◆ How to complete this task ◆
Recast all of the material as a Markdown table with the columns "No." and "Line", giving each non-blank line its own numbered row. Leave the pictures out of the answer.

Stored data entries
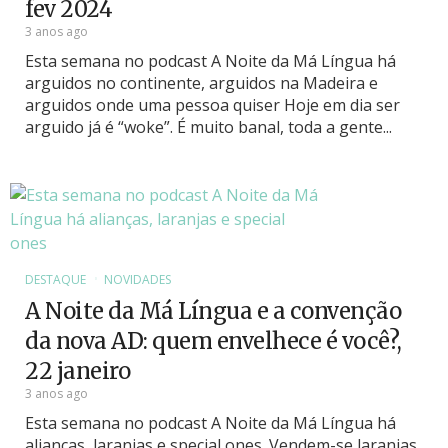
fev 2024
3 anos ago
Esta semana no podcast A Noite da Má Língua há
arguidos no continente, arguidos na Madeira e
arguidos onde uma pessoa quiser Hoje em dia ser
arguido já é “woke”. É muito banal, toda a gente...
DESTAQUE
NOVIDADES
A Noite da Má Língua e a convenção
da nova AD: quem envelhece é você?,
22 janeiro
3 anos ago
Esta semana no podcast A Noite da Má Língua há
alianças, laranjas e special ones. Vendem-se laranjas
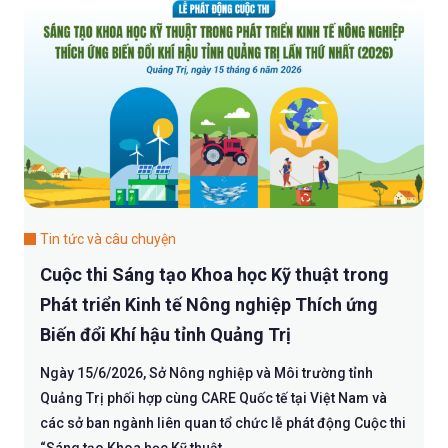
Tin tức và câu chuyện
Cuộc thi Sáng tạo Khoa học Kỹ thuật trong
Phát triển Kinh tế Nông nghiệp Thích ứng
Biến đổi Khí hậu tỉnh Quảng Trị
Ngày 15/6/2026, Sở Nông nghiệp và Môi trường tỉnh
Quảng Trị phối hợp cùng CARE Quốc tế tại Việt Nam và
các sở ban ngành liên quan tổ chức lễ phát động Cuộc thi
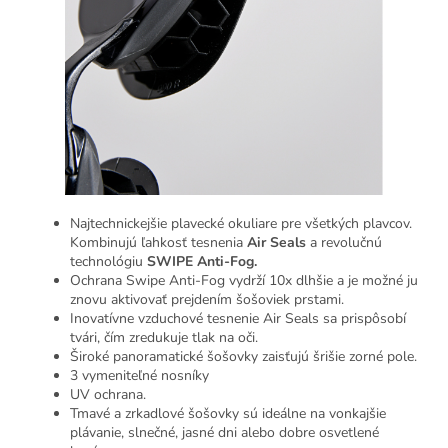
Najtechnickejšie plavecké okuliare pre všetkých plavcov.
Kombinujú ľahkosť tesnenia
Air Seals
a revolučnú
technológiu
SWIPE Anti-Fog.
Ochrana Swipe Anti-Fog vydrží 10x dlhšie a je možné ju
znovu aktivovať prejdením šošoviek prstami.
Inovatívne vzduchové tesnenie Air Seals sa prispôsobí
tvári, čím zredukuje tlak na oči.
Široké panoramatické šošovky zaisťujú šrišie zorné pole.
3 vymeniteľné nosníky
UV ochrana.
Tmavé a zrkadlové šošovky sú ideálne na vonkajšie
plávanie, slnečné, jasné dni alebo dobre osvetlené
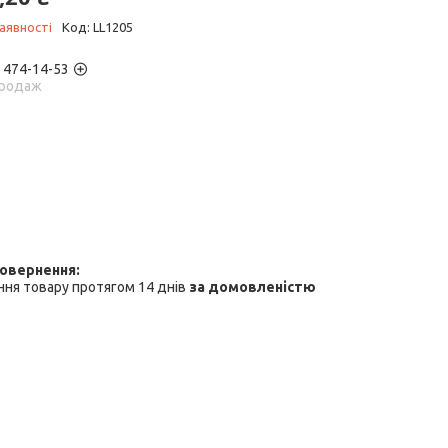
аявності
Код:
LL1205
) 474-14-53
родаж
ня товару протягом 14 днів
за домовленістю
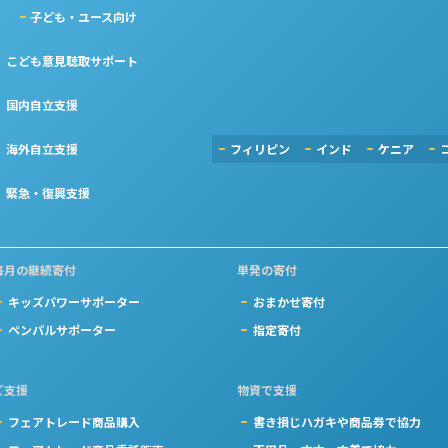
子ども・ユース向け
こども意見聴取サポート
国内自立支援
海外自立支援
フィリピン
インド
ケニア
緊急・復興支援
毎月の継続寄付
単発の寄付
キッズパワーサポーター
おまかせ寄付
ペンパルサポーター
指定寄付
ご支援
物資で支援
フェアトレード商品購入
書き損じハガキや商品券で協力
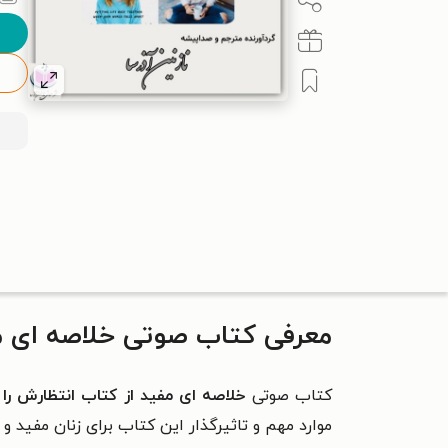
معرفی کتاب صوتی خلاصه ای مف
کتاب صوتی
خلاصه ای مفید از کتاب انتظارش را 
موارد مهم و تاثیرگذار این کتاب برای زنان مفید و م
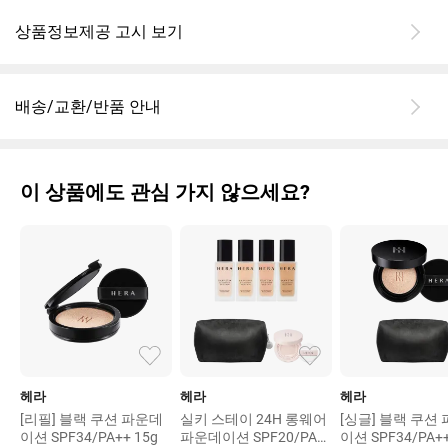
기 같은 피부 표현을 선호하시는 분.
상품정보제공 고시 보기
​지속력 중시: 수정 화장을 자주 하기 귀찮거나, 아침 출근/등교 시 메
이크업이 저녁까지 짱짱하게 버텨주길 원하시는 분.
배송/교환/반품 안내
이 상품에도 관심 가지 않으세요?
헤라
헤라
헤라
[리필] 블랙 쿠션 파운데
실키 스테이 24H 롱웨어
[싱글] 블랙 쿠션
이션 SPF34/PA++ 15g
파운데이션 SPF20/PA+
이션 SPF34/PA++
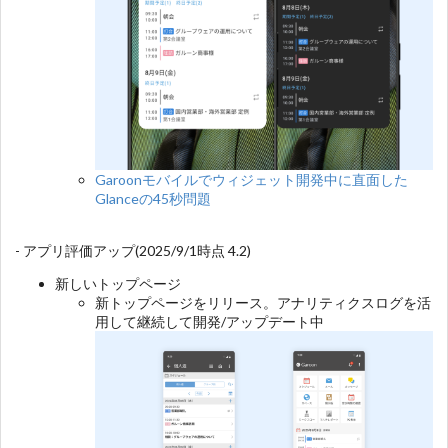
Garoonモバイルでウィジェット開発中に直面した
Glanceの45秒問題
- アプリ評価アップ(2025/9/1時点 4.2)
新しいトップページ
新トップページをリリース。アナリティクスログを活
用して継続して開発/アップデート中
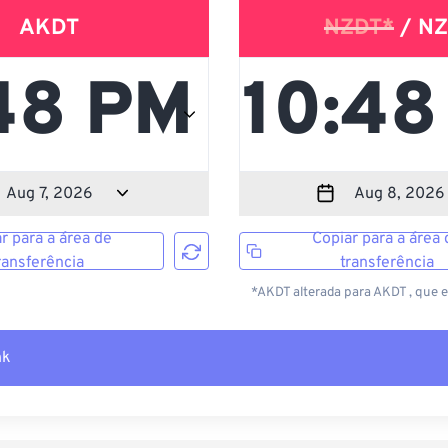
AKDT
NZDT*
/ NZ
r para a área de
Copiar para a área 
ransferência
transferência
*AKDT alterada para AKDT , que 
nk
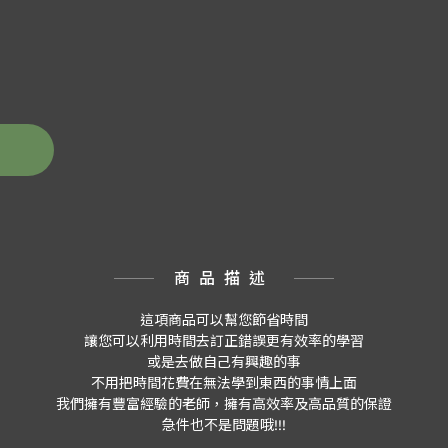
商品描述
這項商品可以幫您節省時間
讓您可以利用時間去訂正錯誤更有效率的學習
或是去做自己有興趣的事
不用把時間花費在無法學到東西的事情上面
我們擁有豐富經驗的老師，擁有高效率及高品質的保證
急件也不是問題哦!!!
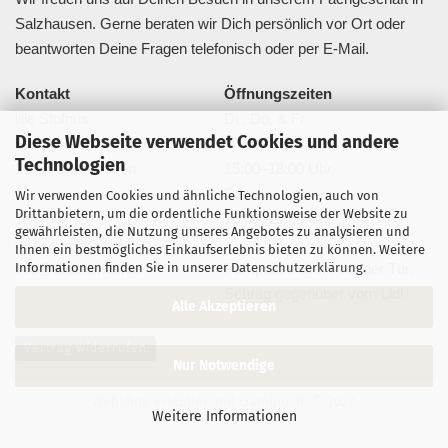
Salzhausen. Gerne beraten wir Dich persönlich vor Ort oder
beantworten Deine Fragen telefonisch oder per E-Mail.
Kontakt
Öffnungszeiten
lille Stofhus
Di., Do. & Fr.
Diese Webseite verwendet Cookies und andere
Bahnhofstraße 20a
10:00–13:00 Uhr
Technologien
21376 Salzhausen
15:00–18:00 Uhr
Sa.
Wir verwenden Cookies und ähnliche Technologien, auch von
Drittanbietern, um die ordentliche Funktionsweise der Website zu
Telefon:
10:00–13:00 Uhr
gewährleisten, die Nutzung unseres Angebotes zu analysieren und
04172 - 988 78 44
Ihnen ein bestmögliches Einkaufserlebnis bieten zu können. Weitere
Informationen finden Sie in unserer
Datenschutzerklärung
.
info@lillestofhus.de
Parkplätze direkt vor der Tür.
Schräg gegenüber vom Lidl.
Alle Akzeptieren
Vertrag widerrufen
Nur Notwendige
Webshop erstellen
mit Gambio.de © 2026
Weitere Informationen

◆ Answer area ◆
| No. | Line |
|---|---|
| 1 | fev 2024 |
| 2 | 3 anos ago |
| 3 | Esta semana no podcast A Noite da Má Língua há |
| 4 | arguidos no continente, arguidos na Madeira e |
| 5 | arguidos onde uma pessoa quiser Hoje em dia ser |
| 6 | arguido já é “woke”. É muito banal, toda a gente... |
| 7 | DESTAQUE |
| 8 | NOVIDADES |
| 9 | A Noite da Má Língua e a convenção |
| 10 | da nova AD: quem envelhece é você?, |
| 11 | 22 janeiro |
| 12 | 3 anos ago |
| 13 | Esta semana no podcast A Noite da Má Língua há |
| 14 | alianças, laranjas e special ones. Vendem-se laranjas |
| 15 | Tin tức và câu chuyện |
| 16 | Cuộc thi Sáng tạo Khoa học Kỹ thuật trong |
| 17 | Phát triển Kinh tế Nông nghiệp Thích ứng |
| 18 | Biến đổi Khí hậu tỉnh Quảng Trị |
| 19 | Ngày 15/6/2026, Sở Nông nghiệp và Môi trường tỉnh |
| 20 | Quảng Trị phối hợp cùng CARE Quốc tế tại Việt Nam và |
| 21 | các sở ban ngành liên quan tổ chức lễ phát động Cuộc thi |
| 22 | Najtechnickejšie plavecké okuliare pre všetkých plavcov. |
| 23 | Kombinujú ľahkosť tesnenia |
| 24 | Air Seals |
| 25 | a revolučnú |
| 26 | technológiu |
| 27 | SWIPE Anti-Fog. |
| 28 | Ochrana Swipe Anti-Fog vydrží 10x dlhšie a je možné ju |
| 29 | znovu aktivovať prejdením šošoviek prstami. |
| 30 | Inovatívne vzduchové tesnenie Air Seals sa prispôsobí |
| 31 | tvári, čím zredukuje tlak na oči. |
| 32 | Široké panoramatické šošovky zaisťujú šrišie zorné pole. |
| 33 | 3 vymeniteľné nosníky |
| 34 | UV ochrana. |
| 35 | Tmavé a zrkadlové šošovky sú ideálne na vonkajšie |
| 36 | plávanie, slnečné, jasné dni alebo dobre osvetlené |
| 37 | аявності |
| 38 | Код: |
| 39 | LL1205 |
| 40 | ) 474-14-53 |
| 41 | родаж |
| 42 | ня товару протягом 14 днів |
| 43 | за домовленістю |
| 44 | 子ども・ユース向け |
| 45 | こども意見聴取サポート |
| 46 | 国内自立支援 |
| 47 | 海外自立支援 |
| 48 | フィリピン |
| 49 | インド |
| 50 | ケニア |
| 51 | 緊急・復興支援 |
| 52 | 毎月の継続寄付 |
| 53 | 単発の寄付 |
| 54 | キッズパワーサポーター |
| 55 | おまかせ寄付 |
| 56 | ペンパルサポーター |
| 57 | 指定寄付 |
| 58 | ご支援 |
| 59 | 物資で支援 |
| 60 | フェアトレード商品購入 |
| 61 | 書き損じハガキや商品券で協力 |
| 62 | معرفی کتاب صوتی خلاصه ای مف |
| 63 | کتاب صوتی |
| 64 | خلاصه ای مفید از کتاب انتظارش را  |
| 65 | موارد مهم و تاثیرگذار این کتاب برای زنان مفید و م |
| 66 | 기 같은 피부 표현을 선호하시는 분. |
| 67 | 상품정보제공 고시 보기 |
| 68 | ​지속력 중시: 수정 화장을 자주 하기 귀찮거나, 아침 출근/등교 시 메 |
| 69 | 이크업이 저녁까지 짱짱하게 버텨주길 원하시는 분. |
| 70 | 배송/교환/반품 안내 |
| 71 | 이 상품에도 관심 가지 않으세요? |
| 72 | 헤라 |
| 73 | 헤라 |
| 74 | 헤라 |
| 75 | [리필] 블랙 쿠션 파운데 |
| 76 | 실키 스테이 24H 롱웨어 |
| 77 | [싱글] 블랙 쿠션 |
| 78 | 이션 SPF34/PA++ 15g |
| 79 | 파운데이션 SPF20/PA+ |
| 80 | 이션 SPF34/PA++ |
| 81 | Garoonモバイルでウィジェット開発中に直面した |
| 82 | Glanceの45秒問題 |
| 83 | - アプリ評価アップ(2025/9/1時点 4.2) |
| 84 | 新しいトップページ |
| 85 | 新トップページをリリース。アナリティクスログを活 |
| 86 | 用して継続して開発/アップデート中 |
| 87 | AKDT |
| 88 | NZDT* |
| 89 | / NZ |
| 90 | r para a área de |
| 91 | Copiar para a área  |
| 92 | ransferência |
| 93 | transferência |
| 94 | *AKDT alterada para AKDT , que  |
| 95 | nk |
| 96 | 商品描述 |
| 97 | 這項商品可以幫您節省時間 |
| 98 | 讓您可以利用時間去訂正錯誤更有效率的學習 |
| 99 | 或是去做自己有興趣的事 |
| 100 | 不用把時間花費在無法學到東西的事情上面 |
| 101 | 我們擁有豐富經驗的老師，擁有高效率及高品質的保證 |
| 102 | 急件也不是問題哦!!! |
| 103 | Salzhausen. Gerne beraten wir Dich persönlich vor Ort oder |
| 104 | beantworten Deine Fragen telefonisch oder per E-Mail. |
| 105 | Kontakt |
| 106 | Öffnungszeiten |
| 107 | lille Stofhus |
| 108 | Di., Do. & Fr. |
| 109 | Diese Webseite verwendet Cookies und andere |
| 110 | Bahnhofstraße 20a |
| 111 | 10:00–13:00 Uhr |
| 112 | Technologien |
| 113 | 21376 Salzhausen |
| 114 | 15:00–18:00 Uhr |
| 115 | Sa. |
| 116 | Wir verwenden Cookies und ähnliche Technologien, auch von |
| 117 | Drittanbietern, um die ordentliche Funktionsweise der Website zu |
| 118 | Telefon: |
| 119 | 10:00–13:00 Uhr |
| 120 | gewährleisten, die Nutzung unseres Angebotes zu analysieren und |
| 121 | 04172 - 988 78 44 |
| 122 | Ihnen ein bestmögliches Einkaufserlebnis bieten zu können. Weitere |
| 123 | Informationen finden Sie in unserer |
| 124 | Datenschutzerklärung |
| 125 | . |
| 126 | info@lillestofhus.de |
| 127 | Parkplätze direkt vor der Tür. |
| 128 | Schräg gegenüber vom Lidl. |
| 129 | Alle Akzeptieren |
| 130 | Vertrag widerrufen |
| 131 | Nur Notwendige |
| 132 | Webshop erstellen |
| 133 | mit Gambio.de © 2026 |
| 134 | Weitere Informationen |